GNOMO. Oh, esto es cosa de gacetas. Pero, hasta ahora, no se ha visto que hablen de ello.

DUENDE. Estúpido, ¿no te das cuenta de que, muertos los hombres, ya no se imprimen gacetas?

GNOMO. Es verdad.  Y ahora, ¿cómo haremos para saber las nuevas del mundo?

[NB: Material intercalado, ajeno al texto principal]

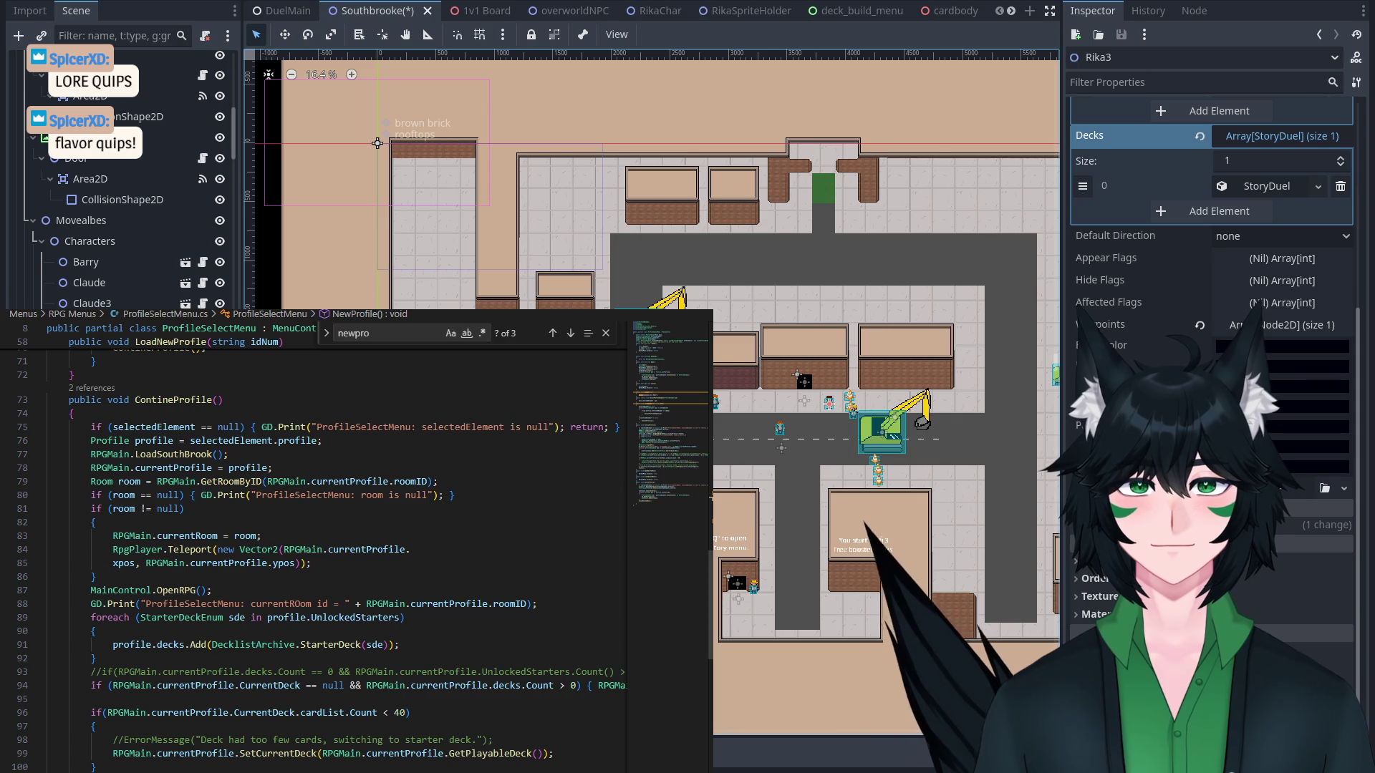
pyautogui.moveTo(711, 503); pyautogui.dragTo(895, 498)
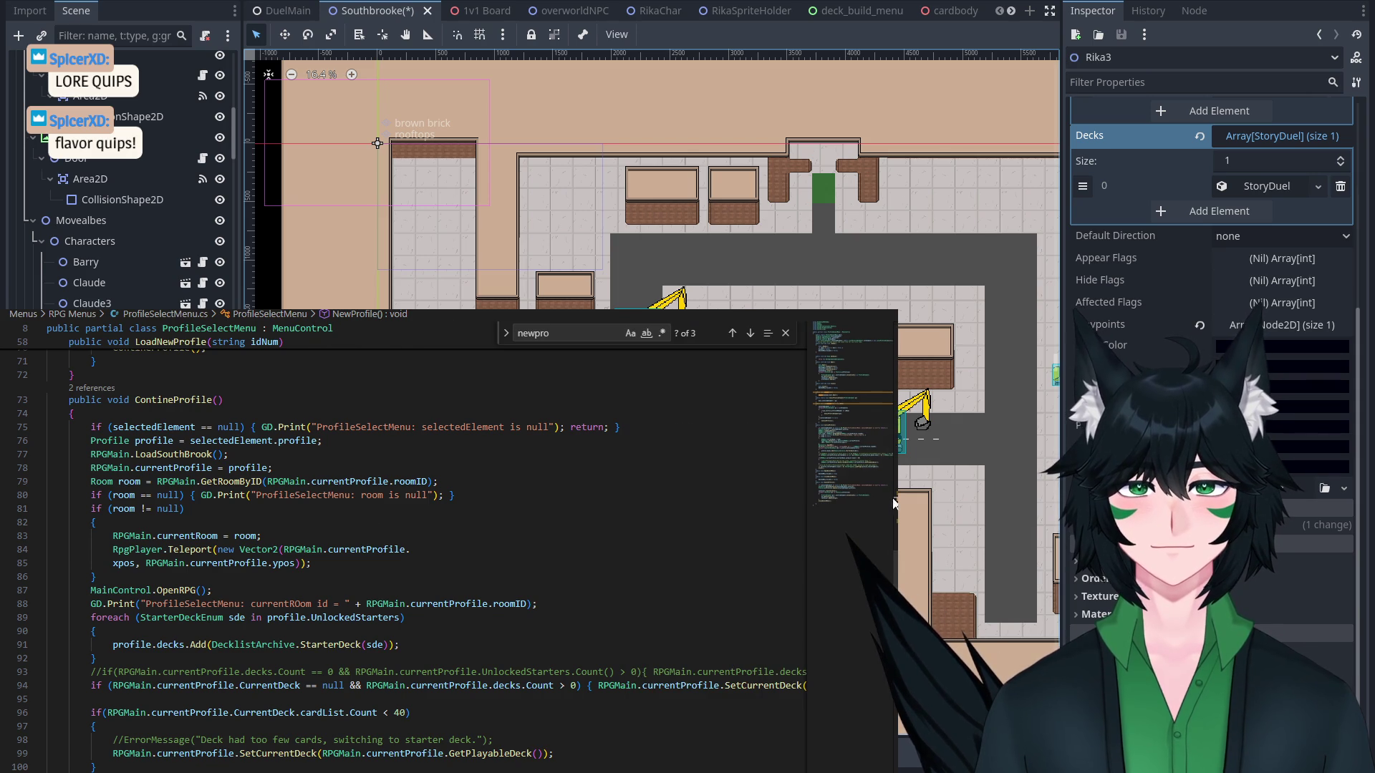
pyautogui.press('alt+Right')
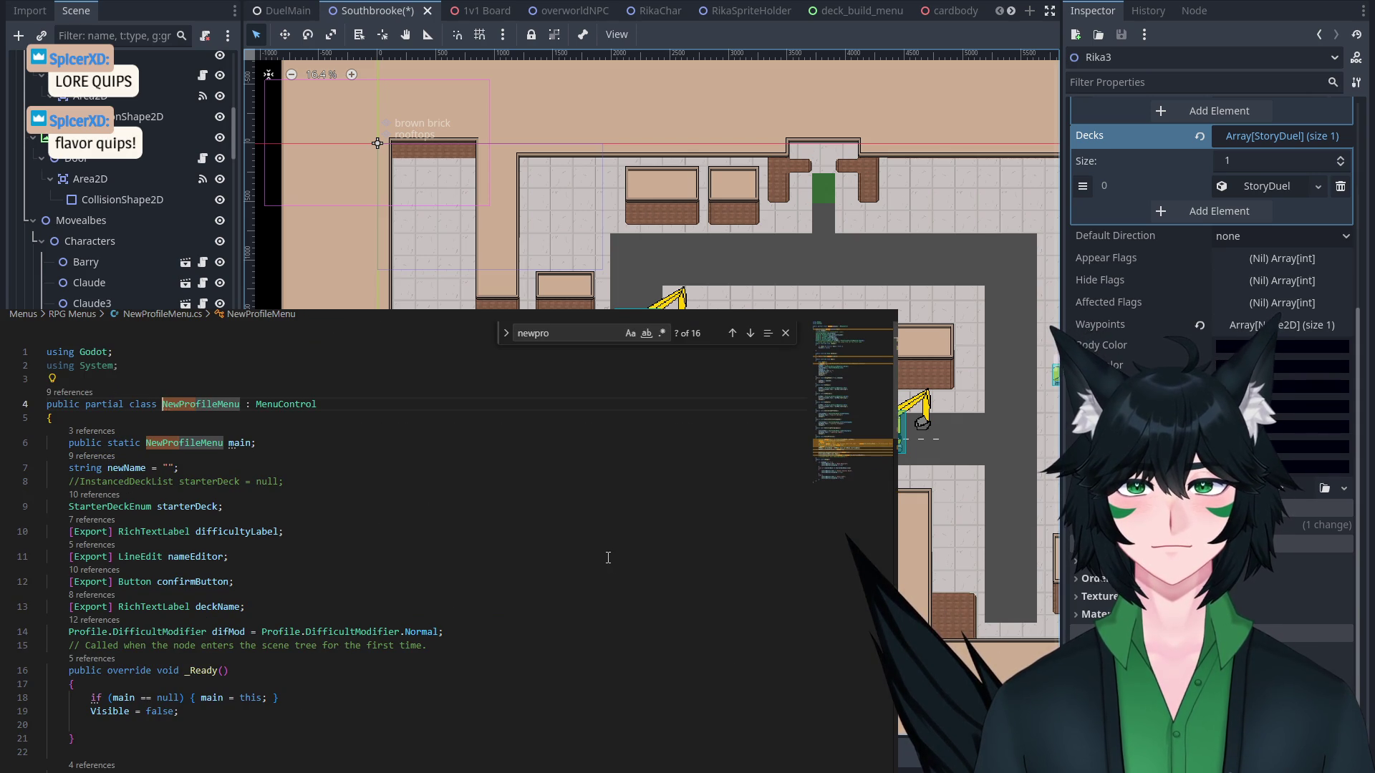
# Uncomment CinematicMenu.main.OpeningCinematic() on line 95 and save the file.
pyautogui.scroll(-5, 608, 558)
pyautogui.scroll(-18, 608, 557)
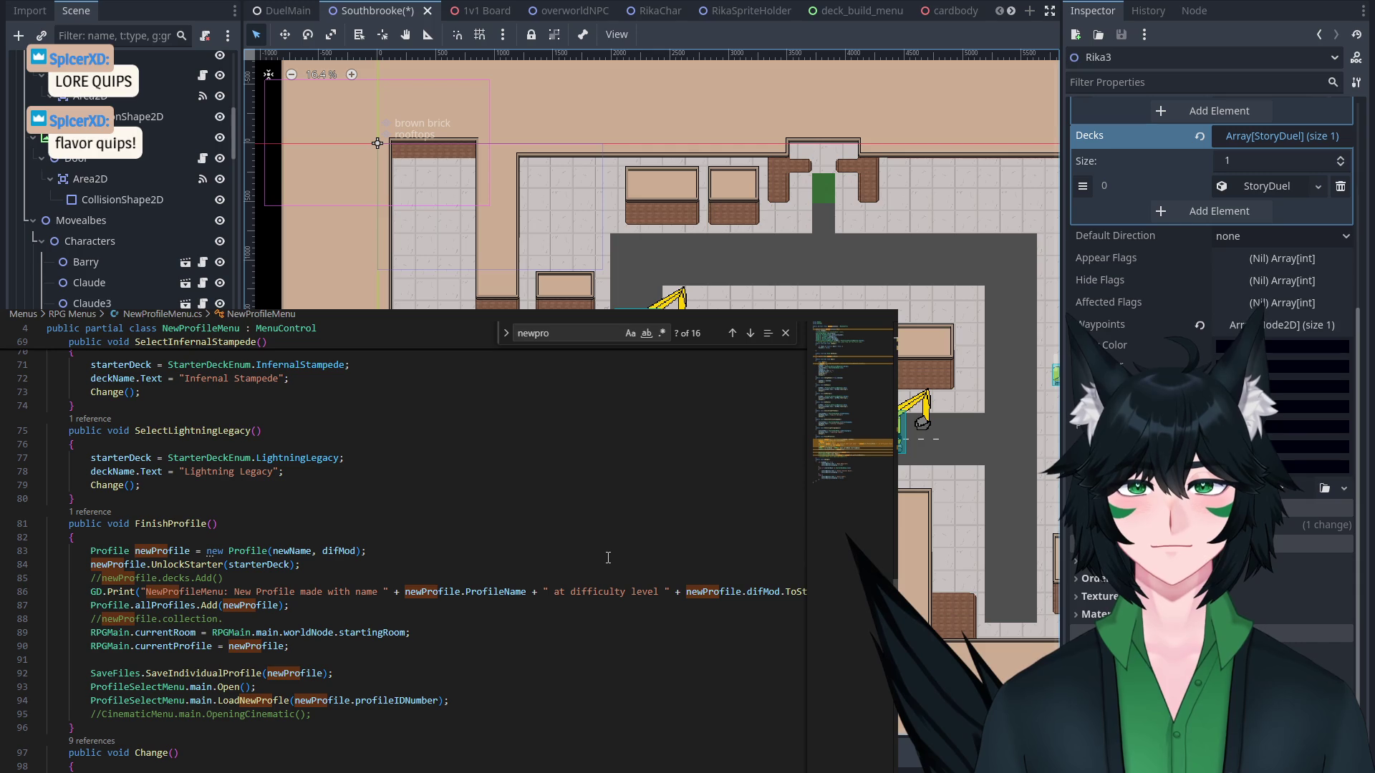
pyautogui.scroll(-2, 360, 585)
pyautogui.click(109, 642)
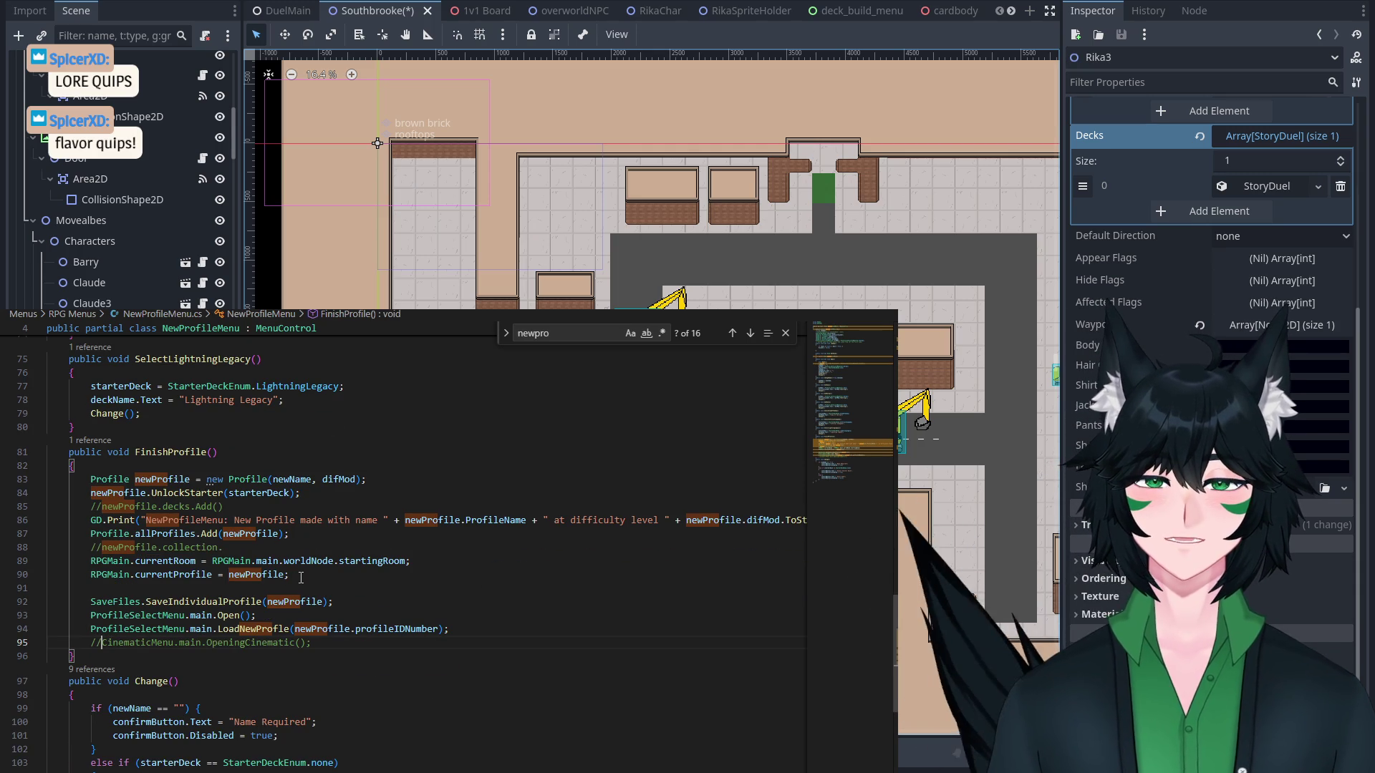
pyautogui.press('BackSpace')
pyautogui.press('BackSpace')
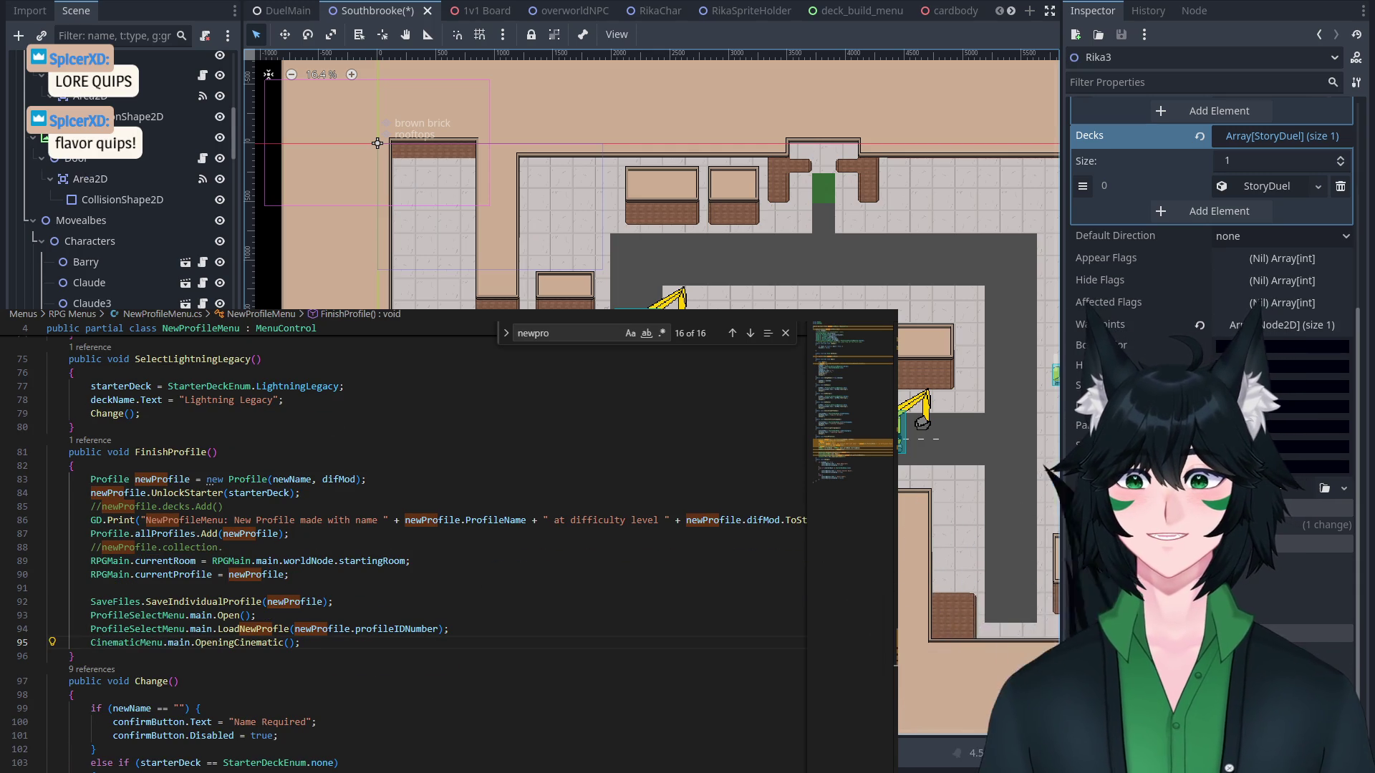
pyautogui.press('ctrl+s')
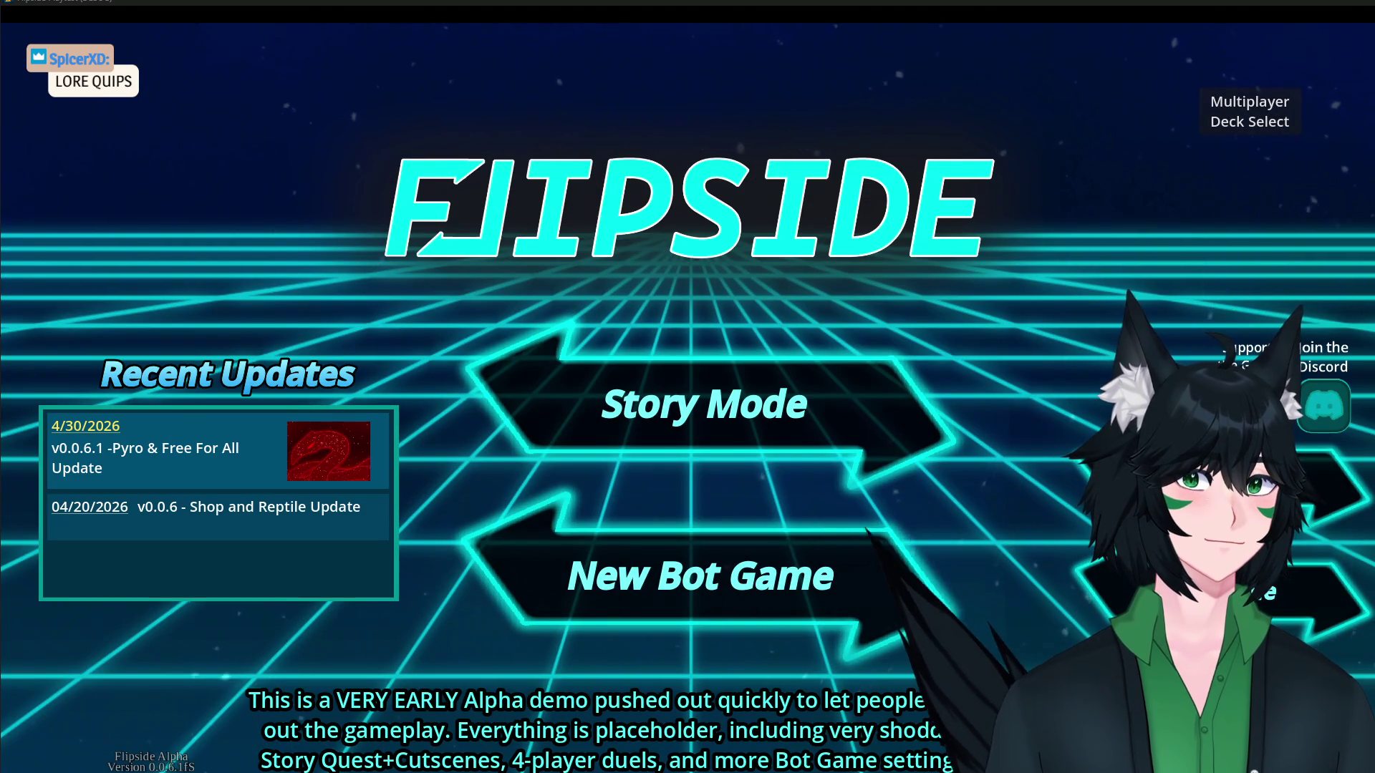
# From Story Mode, create profile 'zaddsd' with the Army of the Sea deck and start the game.
pyautogui.click(800, 550)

DUENDE. ¿Qué nuevas?, ¿que el sol ha salido o se ha puesto, que hace frío o calor, que aquí o allí ha llovido o ha nevado o ha azotado el viento? Porque, al faltar los hombres, la fortuna se ha quitado la venda y, con las gafas puestas y con la rueca colgada de un clavo, está con las manos en cruz, sentada, mirando las cosas del mundo sin meter más las manos. Ya no se encuentran ni reinos ni imperios que se inflen y estallen como burbujas, pues todos se han perdido, no hay guerras y todos los años se parecen los unos a los otros como un huevo a otro huevo.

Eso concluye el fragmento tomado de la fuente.